What the exercise asks: Which lines of the records contain the string "Workfront"? Locate and copy each of them, treating case as significant.

━━━ Data in this exercise ━━━

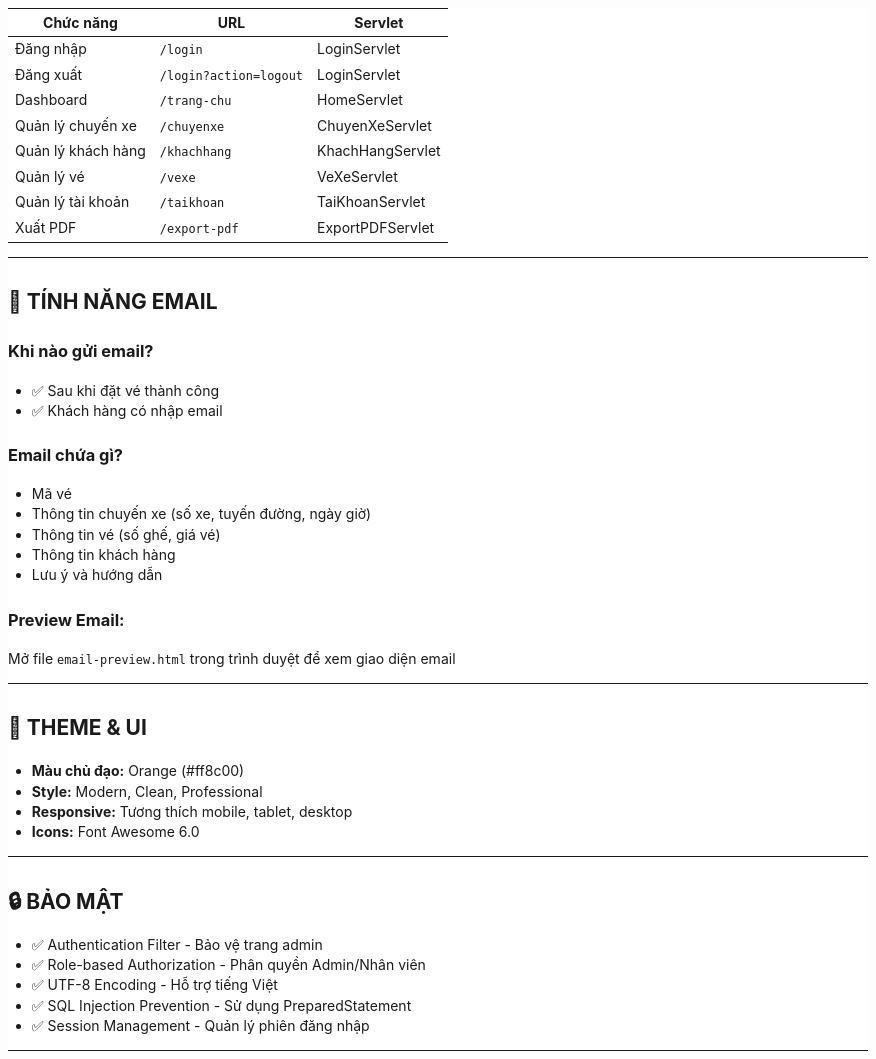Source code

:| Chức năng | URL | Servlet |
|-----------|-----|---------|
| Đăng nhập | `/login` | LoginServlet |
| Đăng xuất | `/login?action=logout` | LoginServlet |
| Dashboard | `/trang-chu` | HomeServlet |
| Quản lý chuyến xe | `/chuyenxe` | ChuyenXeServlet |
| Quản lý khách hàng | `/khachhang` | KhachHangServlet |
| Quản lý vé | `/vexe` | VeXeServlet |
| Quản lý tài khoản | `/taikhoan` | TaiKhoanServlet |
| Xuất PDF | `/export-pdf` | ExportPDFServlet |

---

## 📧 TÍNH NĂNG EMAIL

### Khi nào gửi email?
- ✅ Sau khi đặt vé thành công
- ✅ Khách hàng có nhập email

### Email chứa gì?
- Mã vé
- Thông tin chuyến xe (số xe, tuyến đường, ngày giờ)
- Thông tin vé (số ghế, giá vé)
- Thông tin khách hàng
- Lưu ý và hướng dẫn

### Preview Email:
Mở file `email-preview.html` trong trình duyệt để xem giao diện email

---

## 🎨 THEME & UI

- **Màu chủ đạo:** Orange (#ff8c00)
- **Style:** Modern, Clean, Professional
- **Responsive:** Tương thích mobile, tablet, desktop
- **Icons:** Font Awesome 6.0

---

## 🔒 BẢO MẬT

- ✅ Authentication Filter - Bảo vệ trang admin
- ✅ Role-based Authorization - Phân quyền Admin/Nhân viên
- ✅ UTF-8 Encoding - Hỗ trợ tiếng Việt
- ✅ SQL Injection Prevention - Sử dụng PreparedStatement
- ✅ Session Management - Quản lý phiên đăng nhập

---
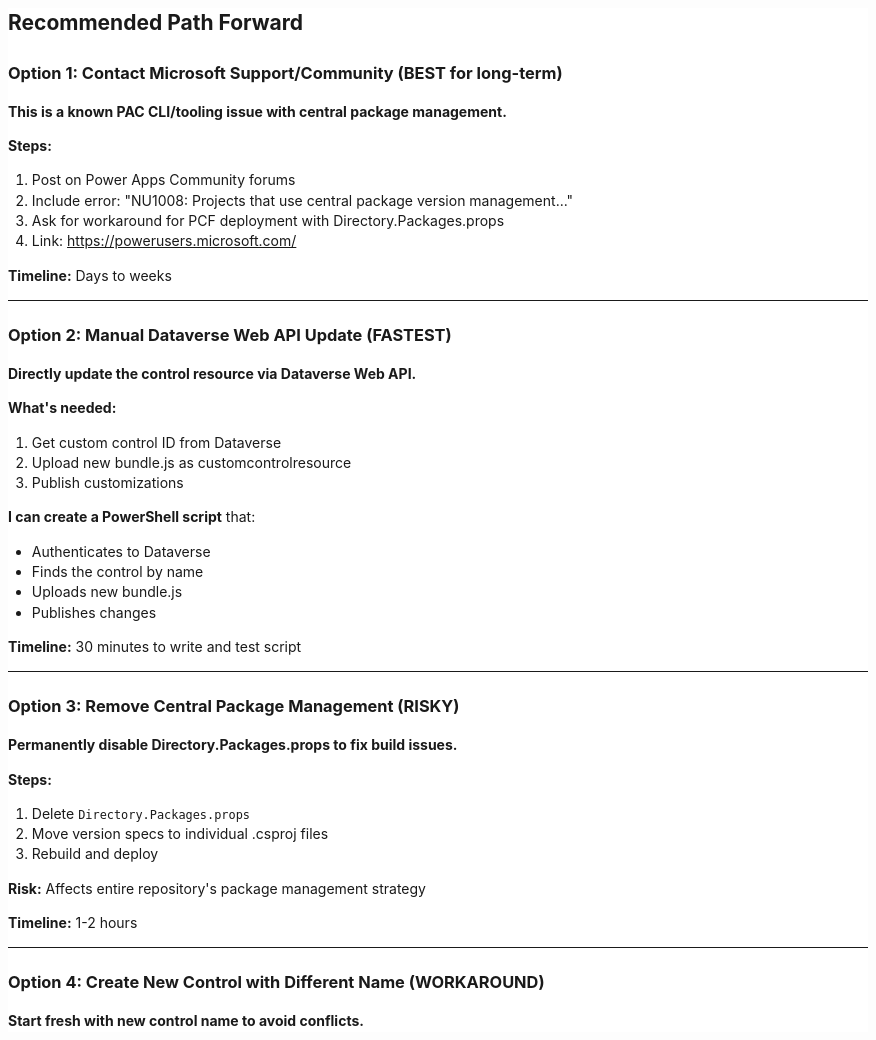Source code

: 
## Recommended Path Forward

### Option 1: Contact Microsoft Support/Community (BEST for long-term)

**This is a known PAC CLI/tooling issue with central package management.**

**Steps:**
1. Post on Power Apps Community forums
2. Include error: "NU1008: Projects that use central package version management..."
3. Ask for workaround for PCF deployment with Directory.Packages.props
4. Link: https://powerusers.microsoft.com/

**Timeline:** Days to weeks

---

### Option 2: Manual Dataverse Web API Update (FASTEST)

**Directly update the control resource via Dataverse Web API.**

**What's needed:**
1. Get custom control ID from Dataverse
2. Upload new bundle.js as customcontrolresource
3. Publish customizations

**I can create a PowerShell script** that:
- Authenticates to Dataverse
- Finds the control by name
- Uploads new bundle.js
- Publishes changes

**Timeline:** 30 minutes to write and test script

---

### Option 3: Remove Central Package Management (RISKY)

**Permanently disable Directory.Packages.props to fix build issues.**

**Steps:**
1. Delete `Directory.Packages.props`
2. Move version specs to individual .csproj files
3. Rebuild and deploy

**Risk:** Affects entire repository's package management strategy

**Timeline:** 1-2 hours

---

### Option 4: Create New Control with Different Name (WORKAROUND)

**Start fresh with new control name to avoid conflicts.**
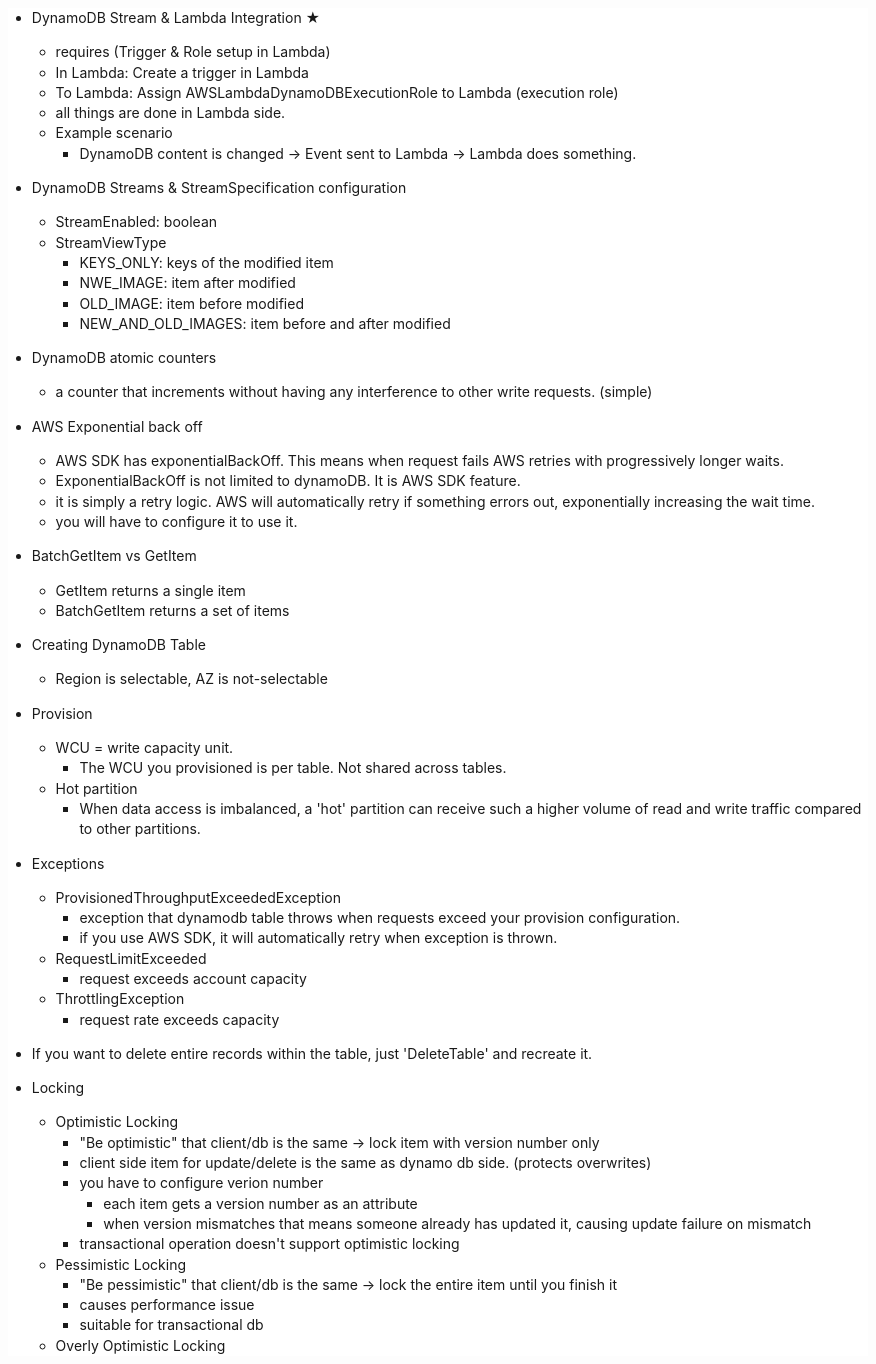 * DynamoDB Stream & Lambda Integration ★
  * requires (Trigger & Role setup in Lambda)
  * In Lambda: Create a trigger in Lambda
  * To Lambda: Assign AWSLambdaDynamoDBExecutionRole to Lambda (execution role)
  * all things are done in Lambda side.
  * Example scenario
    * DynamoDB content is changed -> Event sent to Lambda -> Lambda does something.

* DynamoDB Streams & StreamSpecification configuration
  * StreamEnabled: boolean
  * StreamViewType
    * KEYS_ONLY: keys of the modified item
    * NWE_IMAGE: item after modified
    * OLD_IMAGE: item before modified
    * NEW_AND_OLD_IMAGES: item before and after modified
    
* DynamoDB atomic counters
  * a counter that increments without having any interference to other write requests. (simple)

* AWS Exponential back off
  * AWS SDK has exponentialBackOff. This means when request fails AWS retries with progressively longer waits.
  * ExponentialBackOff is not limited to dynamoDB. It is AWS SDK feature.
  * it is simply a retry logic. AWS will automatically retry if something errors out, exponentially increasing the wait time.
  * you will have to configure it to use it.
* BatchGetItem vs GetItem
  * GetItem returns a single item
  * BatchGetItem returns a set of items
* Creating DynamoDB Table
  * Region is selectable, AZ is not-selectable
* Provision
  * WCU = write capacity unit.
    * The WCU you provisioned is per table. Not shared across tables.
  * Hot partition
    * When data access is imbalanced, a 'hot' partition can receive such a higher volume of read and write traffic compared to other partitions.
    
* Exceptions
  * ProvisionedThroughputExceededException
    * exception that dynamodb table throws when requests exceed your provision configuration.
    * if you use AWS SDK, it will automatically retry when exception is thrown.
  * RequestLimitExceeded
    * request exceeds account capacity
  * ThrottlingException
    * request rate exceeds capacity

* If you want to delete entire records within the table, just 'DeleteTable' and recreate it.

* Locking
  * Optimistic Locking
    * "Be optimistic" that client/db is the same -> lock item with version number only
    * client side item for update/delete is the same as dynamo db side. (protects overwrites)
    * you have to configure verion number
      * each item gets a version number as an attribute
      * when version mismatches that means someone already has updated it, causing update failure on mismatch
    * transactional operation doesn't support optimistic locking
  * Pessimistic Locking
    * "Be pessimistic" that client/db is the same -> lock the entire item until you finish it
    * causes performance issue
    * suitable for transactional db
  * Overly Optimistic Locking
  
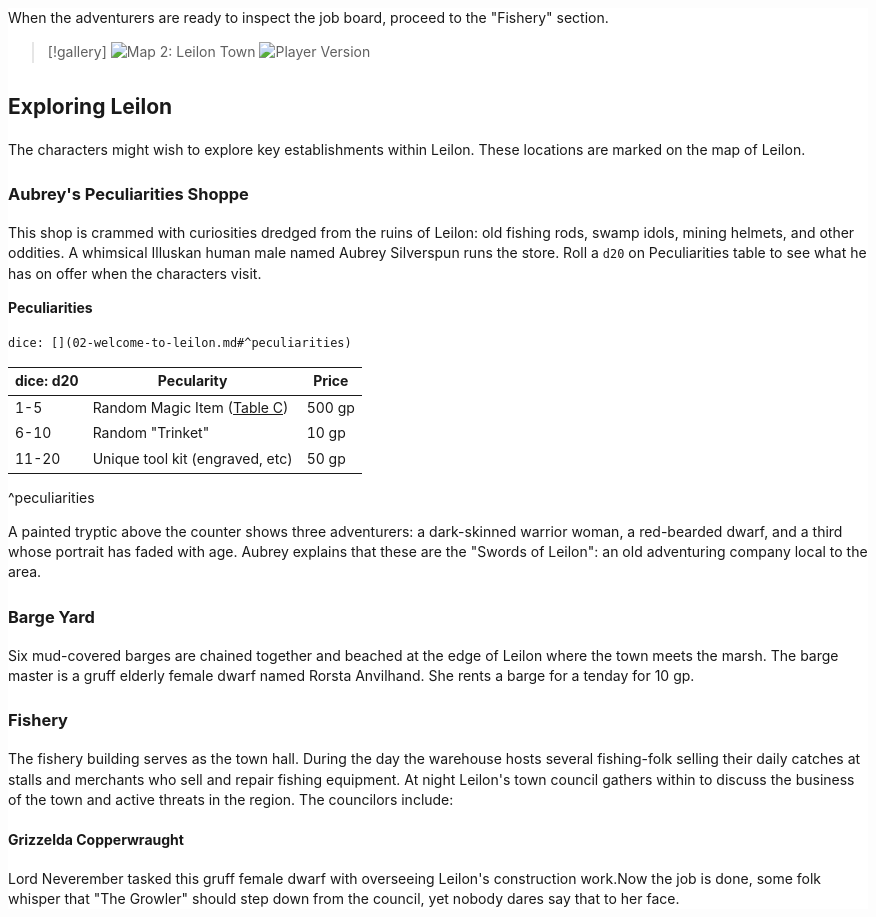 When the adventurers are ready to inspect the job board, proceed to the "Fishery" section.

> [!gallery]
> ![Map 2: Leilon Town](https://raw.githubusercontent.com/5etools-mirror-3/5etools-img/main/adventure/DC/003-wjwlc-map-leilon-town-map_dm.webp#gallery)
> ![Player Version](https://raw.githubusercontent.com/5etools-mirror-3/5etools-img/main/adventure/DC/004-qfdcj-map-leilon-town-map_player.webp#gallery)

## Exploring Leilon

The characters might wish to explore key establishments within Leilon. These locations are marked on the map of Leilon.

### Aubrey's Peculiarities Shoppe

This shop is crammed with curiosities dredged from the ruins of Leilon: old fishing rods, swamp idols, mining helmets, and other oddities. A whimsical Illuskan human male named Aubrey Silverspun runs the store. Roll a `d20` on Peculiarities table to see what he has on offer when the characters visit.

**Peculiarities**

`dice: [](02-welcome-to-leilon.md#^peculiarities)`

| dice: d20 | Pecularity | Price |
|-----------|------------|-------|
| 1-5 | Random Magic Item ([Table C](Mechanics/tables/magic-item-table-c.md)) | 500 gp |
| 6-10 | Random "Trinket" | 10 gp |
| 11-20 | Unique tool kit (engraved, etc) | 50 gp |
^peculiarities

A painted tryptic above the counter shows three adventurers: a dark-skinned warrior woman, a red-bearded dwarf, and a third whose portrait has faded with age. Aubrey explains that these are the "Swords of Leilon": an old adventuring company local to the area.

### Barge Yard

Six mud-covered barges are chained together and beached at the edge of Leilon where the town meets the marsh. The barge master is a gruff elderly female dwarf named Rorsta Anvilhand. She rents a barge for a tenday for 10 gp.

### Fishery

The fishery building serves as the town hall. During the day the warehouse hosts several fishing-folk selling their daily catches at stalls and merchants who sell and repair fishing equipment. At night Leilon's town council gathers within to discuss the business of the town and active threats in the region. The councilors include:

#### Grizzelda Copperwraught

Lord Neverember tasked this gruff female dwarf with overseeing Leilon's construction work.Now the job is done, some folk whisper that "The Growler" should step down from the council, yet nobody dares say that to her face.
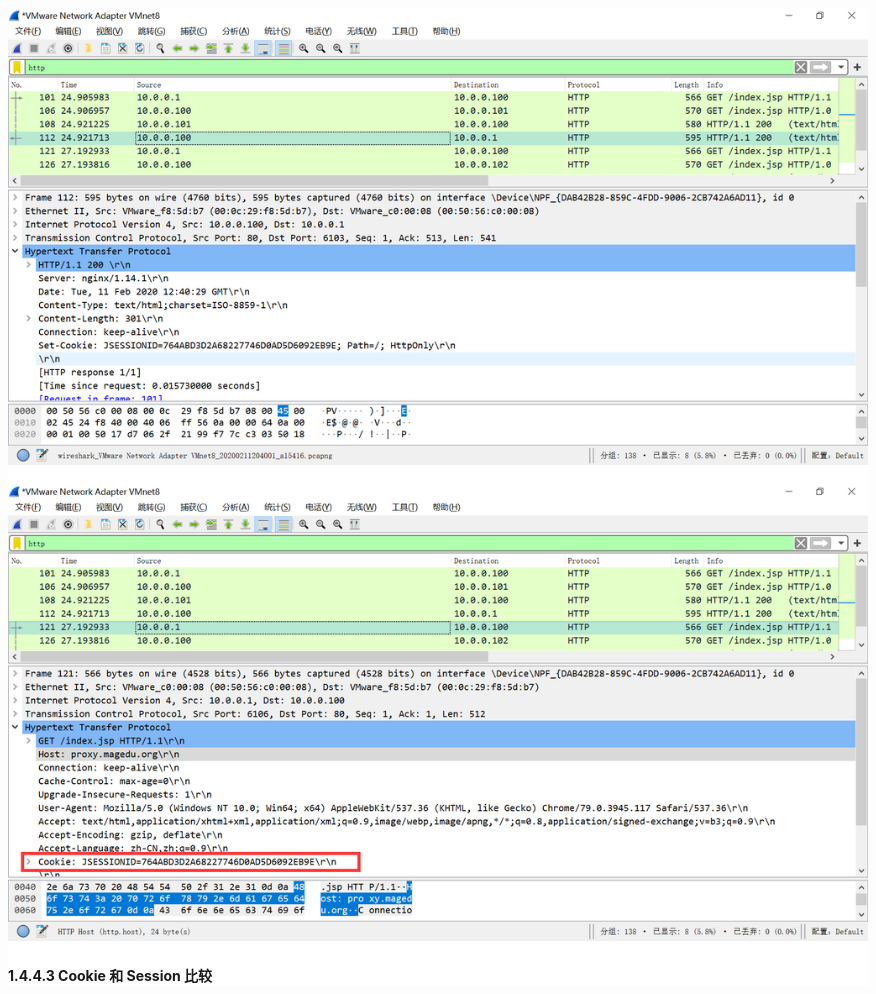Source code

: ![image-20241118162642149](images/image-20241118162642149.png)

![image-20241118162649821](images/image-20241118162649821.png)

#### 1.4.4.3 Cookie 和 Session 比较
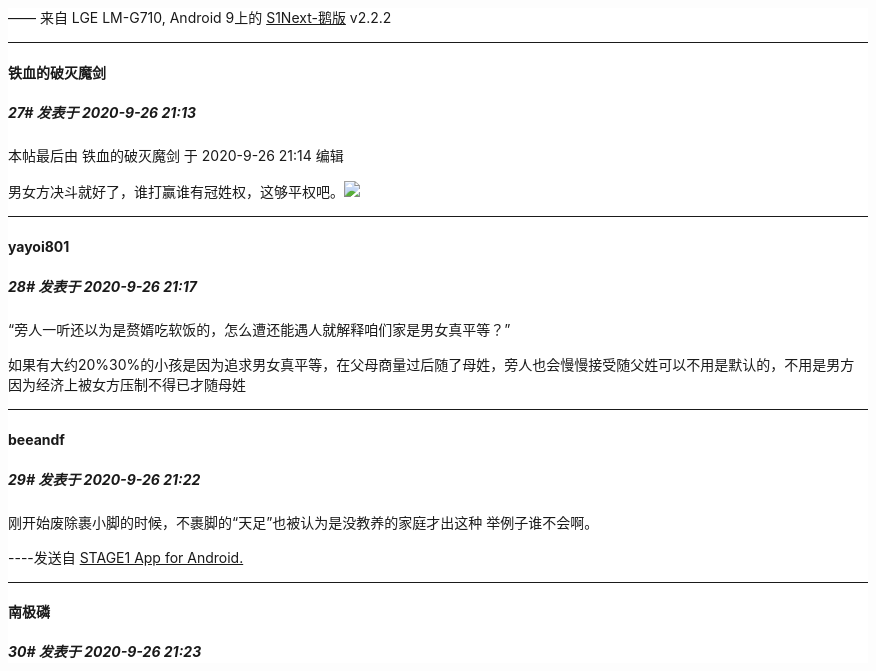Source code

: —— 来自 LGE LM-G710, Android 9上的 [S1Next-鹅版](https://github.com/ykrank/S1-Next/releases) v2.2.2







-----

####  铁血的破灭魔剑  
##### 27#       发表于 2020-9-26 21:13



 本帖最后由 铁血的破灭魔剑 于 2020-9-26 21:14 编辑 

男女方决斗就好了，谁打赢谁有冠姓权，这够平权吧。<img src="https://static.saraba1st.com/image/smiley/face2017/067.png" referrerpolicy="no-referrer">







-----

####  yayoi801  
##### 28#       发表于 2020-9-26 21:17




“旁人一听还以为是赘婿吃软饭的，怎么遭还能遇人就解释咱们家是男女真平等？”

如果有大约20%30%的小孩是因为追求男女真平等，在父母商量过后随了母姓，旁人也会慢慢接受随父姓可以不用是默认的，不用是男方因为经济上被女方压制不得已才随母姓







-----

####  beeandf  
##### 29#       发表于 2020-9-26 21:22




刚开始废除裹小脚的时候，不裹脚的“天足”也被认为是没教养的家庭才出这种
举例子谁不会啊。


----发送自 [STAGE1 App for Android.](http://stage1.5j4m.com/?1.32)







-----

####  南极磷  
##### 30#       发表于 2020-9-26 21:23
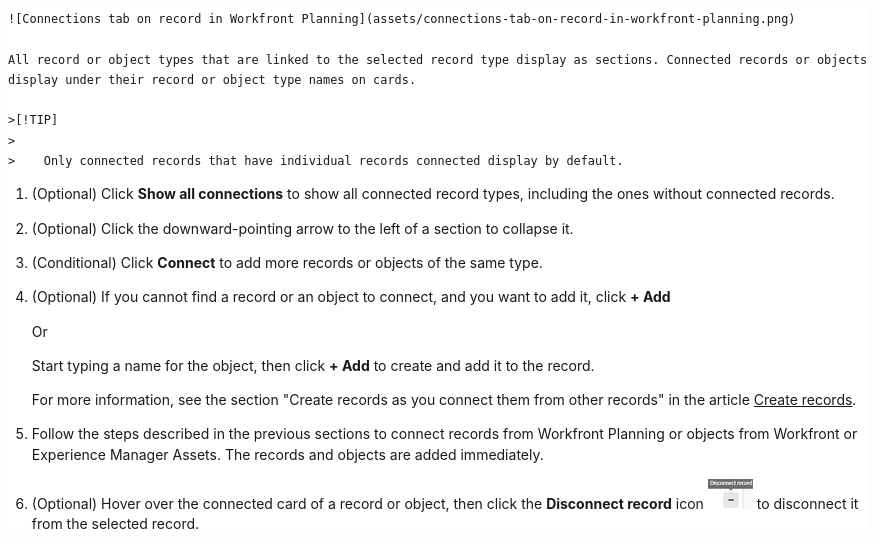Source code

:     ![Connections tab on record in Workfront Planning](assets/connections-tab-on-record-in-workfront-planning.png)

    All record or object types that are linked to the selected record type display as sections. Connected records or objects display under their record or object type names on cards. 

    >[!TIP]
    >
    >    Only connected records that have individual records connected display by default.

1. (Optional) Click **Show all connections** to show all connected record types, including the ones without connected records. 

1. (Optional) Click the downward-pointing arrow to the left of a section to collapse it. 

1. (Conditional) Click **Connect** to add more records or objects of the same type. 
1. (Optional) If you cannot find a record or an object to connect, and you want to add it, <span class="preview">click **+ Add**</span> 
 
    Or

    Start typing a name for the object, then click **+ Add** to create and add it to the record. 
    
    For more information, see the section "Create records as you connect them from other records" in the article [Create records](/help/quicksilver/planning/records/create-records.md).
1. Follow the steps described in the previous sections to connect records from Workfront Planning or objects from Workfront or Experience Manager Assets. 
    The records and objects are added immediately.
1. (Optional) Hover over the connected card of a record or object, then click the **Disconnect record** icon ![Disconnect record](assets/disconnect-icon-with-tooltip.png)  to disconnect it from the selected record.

━━━

Result of this task:
:     ![Connections tab on record in Workfront Planning](assets/connections-tab-on-record-in-workfront-planning.png)
1. Follow the steps described in the previous sections to connect records from Workfront Planning or objects from Workfront or Experience Manager Assets. 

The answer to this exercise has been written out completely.